Dataset entries>
####

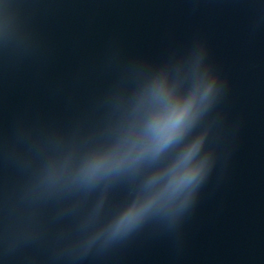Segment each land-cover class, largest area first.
<instances>
[{
	"label": "water",
	"instance_id": "1",
	"mask_svg": "<svg viewBox=\"0 0 264 264\" xmlns=\"http://www.w3.org/2000/svg\"><path fill=\"white\" fill-rule=\"evenodd\" d=\"M13 2L22 39L0 45V208L26 180L31 138L98 128L128 64L200 43L226 90L213 112L221 154L181 223H149L72 261L56 254L70 217L52 204L45 231L7 245L0 220V264H264V0Z\"/></svg>",
	"mask_w": 264,
	"mask_h": 264
},
{
	"label": "clouds",
	"instance_id": "2",
	"mask_svg": "<svg viewBox=\"0 0 264 264\" xmlns=\"http://www.w3.org/2000/svg\"><path fill=\"white\" fill-rule=\"evenodd\" d=\"M21 9L0 0V45L22 39ZM225 90L200 43L163 61L128 64L98 128L31 138L22 152L26 180L0 208L5 244L45 231L43 212L52 204L70 217L59 229L56 254L72 261L149 223H181L222 151L213 112Z\"/></svg>",
	"mask_w": 264,
	"mask_h": 264
}]
</instances>
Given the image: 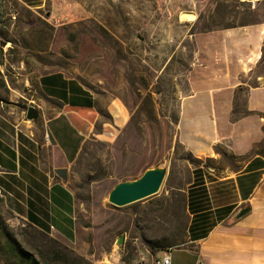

####

WRITTEN INSTRUCTION>
Rewrite the entries above, changing "Segment" to "Outline" and keeping everything else the same. Leave the pictures out of your version.

SOLUTION TO THIS EXERCISE>
Outline each land-cover class, largest area first.
<instances>
[{
	"label": "water",
	"instance_id": "1",
	"mask_svg": "<svg viewBox=\"0 0 264 264\" xmlns=\"http://www.w3.org/2000/svg\"><path fill=\"white\" fill-rule=\"evenodd\" d=\"M13 2L22 39L0 45V208L26 180L31 138L98 128L128 64L200 43L226 90L213 112L221 154L181 223H149L72 261L56 254L70 217L52 204L45 231L7 245L0 220V264H264V0Z\"/></svg>",
	"mask_w": 264,
	"mask_h": 264
},
{
	"label": "clouds",
	"instance_id": "2",
	"mask_svg": "<svg viewBox=\"0 0 264 264\" xmlns=\"http://www.w3.org/2000/svg\"><path fill=\"white\" fill-rule=\"evenodd\" d=\"M21 9L0 0V45L22 39ZM225 90L200 43L163 61L128 64L98 128L31 138L22 152L26 180L0 208L5 244L45 231L43 212L52 204L70 217L59 229L56 254L72 261L149 223H181L222 151L213 112Z\"/></svg>",
	"mask_w": 264,
	"mask_h": 264
}]
</instances>
Given the image: 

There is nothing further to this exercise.